┌─ 読解文

さすがに、ミャンマーの下院議長である。自分たちが国会チルドレンであることを十分に自覚した上で、そのお手本を日本の小泉チルドレンとか、安倍チルドレンに求めずに、世界の民主主義国家アメリカに求めている。
この“ウェスト・ウィング”というのは、1999年9月22日から2006年5月14日まで米国のNBCテレビで放映された連続政治ドラマである。脚本は非凡な才能の持ち主アーロン・ソーキンが主に担当し、マーチン・シーンが主役の大統領(民主党)を好演している。能力溢れる製作スタッフ、実力派の俳優陣によって、外国映画記者クラブの‘ゴールデングローブ賞’や米国テレビ優秀番組・演技賞の‘エミー賞’を7年間にわたって総なめしている。
そのストーリーはフィクションであるが、米国議会での上院・下院の熾烈な議論、それを陰で取り纏めるロビイストたちの動き、2001年の米国同時テロ、オサマビンラディンに模したドラマ展開、サウジの米軍基地化など、多種多様な実際の事件を巧妙に取り込んでおり、視聴者は息をつく暇もないほどの政治ドラマである。しかも、マーチン・シーン演じる大統領の執務室を主軸に大統領を補佐するスタッフたちとの“歩きながら会話する”スタイルがこのドラマでは頻繁に取り入れられており、視聴者は自分がホワイトハウス内をこれらスタッフに寄り添って歩いている錯覚に囚われる。

└─

課題 1:
“ウェスト・ウィング”についての文章によれば、このドラマはアメリカのどのテレビ局で放映されたか。
課題 2:
“ウェスト・ウィング”についての文章を、最後の文の後から書き継ぎなさい。

┌─ 記録

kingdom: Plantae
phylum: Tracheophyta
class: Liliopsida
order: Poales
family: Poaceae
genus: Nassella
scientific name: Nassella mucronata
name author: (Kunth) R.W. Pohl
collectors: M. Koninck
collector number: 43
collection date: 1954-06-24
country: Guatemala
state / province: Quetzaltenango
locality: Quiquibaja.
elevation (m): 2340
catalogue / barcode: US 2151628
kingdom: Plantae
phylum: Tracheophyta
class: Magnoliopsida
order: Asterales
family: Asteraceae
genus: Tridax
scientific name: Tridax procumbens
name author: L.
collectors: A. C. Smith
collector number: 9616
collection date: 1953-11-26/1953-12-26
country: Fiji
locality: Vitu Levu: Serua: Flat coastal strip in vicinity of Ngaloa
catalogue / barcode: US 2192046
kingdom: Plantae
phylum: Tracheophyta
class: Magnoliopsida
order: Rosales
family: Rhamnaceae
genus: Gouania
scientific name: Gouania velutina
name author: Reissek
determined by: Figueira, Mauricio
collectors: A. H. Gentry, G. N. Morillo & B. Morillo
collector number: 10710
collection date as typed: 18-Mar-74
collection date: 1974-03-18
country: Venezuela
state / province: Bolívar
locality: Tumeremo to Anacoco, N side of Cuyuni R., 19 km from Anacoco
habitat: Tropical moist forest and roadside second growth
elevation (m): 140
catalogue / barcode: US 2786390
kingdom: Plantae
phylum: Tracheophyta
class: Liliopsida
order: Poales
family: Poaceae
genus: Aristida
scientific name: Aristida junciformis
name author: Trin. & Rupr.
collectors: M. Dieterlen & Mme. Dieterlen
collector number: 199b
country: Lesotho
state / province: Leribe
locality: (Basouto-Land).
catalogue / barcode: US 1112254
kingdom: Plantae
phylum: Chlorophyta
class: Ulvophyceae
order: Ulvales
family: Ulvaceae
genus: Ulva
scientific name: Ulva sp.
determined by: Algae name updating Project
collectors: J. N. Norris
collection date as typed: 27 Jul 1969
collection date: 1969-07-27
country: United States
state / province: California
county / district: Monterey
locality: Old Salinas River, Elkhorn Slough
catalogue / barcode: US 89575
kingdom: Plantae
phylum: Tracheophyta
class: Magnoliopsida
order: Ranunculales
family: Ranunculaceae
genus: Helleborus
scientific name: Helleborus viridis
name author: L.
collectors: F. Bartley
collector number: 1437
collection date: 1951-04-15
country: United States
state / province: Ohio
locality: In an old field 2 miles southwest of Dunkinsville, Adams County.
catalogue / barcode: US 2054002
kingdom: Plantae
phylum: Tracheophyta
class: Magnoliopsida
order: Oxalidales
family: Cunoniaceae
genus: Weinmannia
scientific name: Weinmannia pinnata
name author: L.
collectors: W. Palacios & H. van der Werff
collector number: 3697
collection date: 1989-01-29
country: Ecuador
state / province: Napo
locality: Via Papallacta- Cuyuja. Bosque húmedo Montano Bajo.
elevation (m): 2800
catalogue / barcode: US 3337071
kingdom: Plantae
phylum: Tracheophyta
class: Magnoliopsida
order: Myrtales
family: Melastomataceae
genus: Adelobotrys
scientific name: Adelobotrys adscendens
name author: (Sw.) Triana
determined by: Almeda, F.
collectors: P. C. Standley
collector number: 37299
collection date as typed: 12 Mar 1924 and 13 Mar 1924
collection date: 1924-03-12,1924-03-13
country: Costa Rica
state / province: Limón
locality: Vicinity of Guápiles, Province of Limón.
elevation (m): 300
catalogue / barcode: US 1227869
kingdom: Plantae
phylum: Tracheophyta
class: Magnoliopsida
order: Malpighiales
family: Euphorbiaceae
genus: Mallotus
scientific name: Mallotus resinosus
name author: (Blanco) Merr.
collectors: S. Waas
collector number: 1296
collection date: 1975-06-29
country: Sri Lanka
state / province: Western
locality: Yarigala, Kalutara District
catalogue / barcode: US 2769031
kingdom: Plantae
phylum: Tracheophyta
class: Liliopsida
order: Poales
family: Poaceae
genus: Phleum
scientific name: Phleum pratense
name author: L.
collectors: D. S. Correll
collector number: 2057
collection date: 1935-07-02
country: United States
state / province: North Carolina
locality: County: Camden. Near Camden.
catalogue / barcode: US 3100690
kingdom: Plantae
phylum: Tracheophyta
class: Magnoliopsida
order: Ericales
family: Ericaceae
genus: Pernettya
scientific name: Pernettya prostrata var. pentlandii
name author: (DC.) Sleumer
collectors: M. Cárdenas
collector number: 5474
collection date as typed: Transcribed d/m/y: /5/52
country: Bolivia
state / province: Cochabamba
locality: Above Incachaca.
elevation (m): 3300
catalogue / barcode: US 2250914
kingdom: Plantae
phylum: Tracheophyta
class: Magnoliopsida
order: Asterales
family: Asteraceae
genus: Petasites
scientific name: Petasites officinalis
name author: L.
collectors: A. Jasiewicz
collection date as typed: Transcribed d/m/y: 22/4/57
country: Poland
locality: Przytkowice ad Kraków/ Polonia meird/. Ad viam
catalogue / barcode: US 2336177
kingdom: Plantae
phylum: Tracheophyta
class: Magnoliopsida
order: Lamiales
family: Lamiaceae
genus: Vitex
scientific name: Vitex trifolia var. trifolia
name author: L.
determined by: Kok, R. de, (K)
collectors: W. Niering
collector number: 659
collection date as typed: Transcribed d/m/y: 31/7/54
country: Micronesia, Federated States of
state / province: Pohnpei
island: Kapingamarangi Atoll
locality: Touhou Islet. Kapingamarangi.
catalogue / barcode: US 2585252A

└─

解答 1:
米国のNBCテレビで放映された。

解答 2:
オッと言い忘れたが、ウェスト・ウィングというのは、歴代米国大統領が居住し、執務を取るホワイトハウスの西翼を占めるビルの一画である。大統領を支えるホワイトハウスの主要スタッフの会議室、大統領上級顧問との会議室、有名なオーバル・ルームもここにある。そして大統領閣僚との会議室、戦略協議の会議室、記者プレス会見室などが迷路のように配置されている。
タフト、フーバー、ルーズベルト、アイゼンハワー、などなど歴代の米国大統領が改装に改造を継ぎ足して現在の“ウェスト・ウィング”は出来上がっている。それを仔細に例証すればアメリカの時代と歴史が見えてくるほどだ。
この“ウェスト・ウィング”の大ファンであるとミャンマーのシュエマン下院議長はアメリカのヒラリー国務長官に白状したのだ。
そのとき、ビル・クリントン大統領のモニカ・ルウィンスキー事件もこのシリーズで扱われていることを下院議長が知っていたかどうかは、東西南北研究所は掴んでいない。だが、国務長官がそのことを知っていたのは世界の常識だ。
だが、当時ミャンマーの下院議長をはじめとしてミャンマー国会の議員たちが議事運営についてほとんど初歩的な知識も持ち合わせていなかったということは、事情通の間で密かにささやかれていた国家機密でもあった。
だから、最初に戻って、頭髪の抜け毛を心配する法案が下院を通過して、上院で審議されたという事実は、ミャンマーの民主化にとって大きな第一歩だったのである。
どれほど大きな第一歩であったのかというと、この週刊メルマガのバックナンバーで最初の最初2012年7月4日付けで詳述した<ミャンマーで今、何が?>と<センチメンタル・ジャーニーbyザ・レディ>の2号分とをお暇な方は読み比べてほしい。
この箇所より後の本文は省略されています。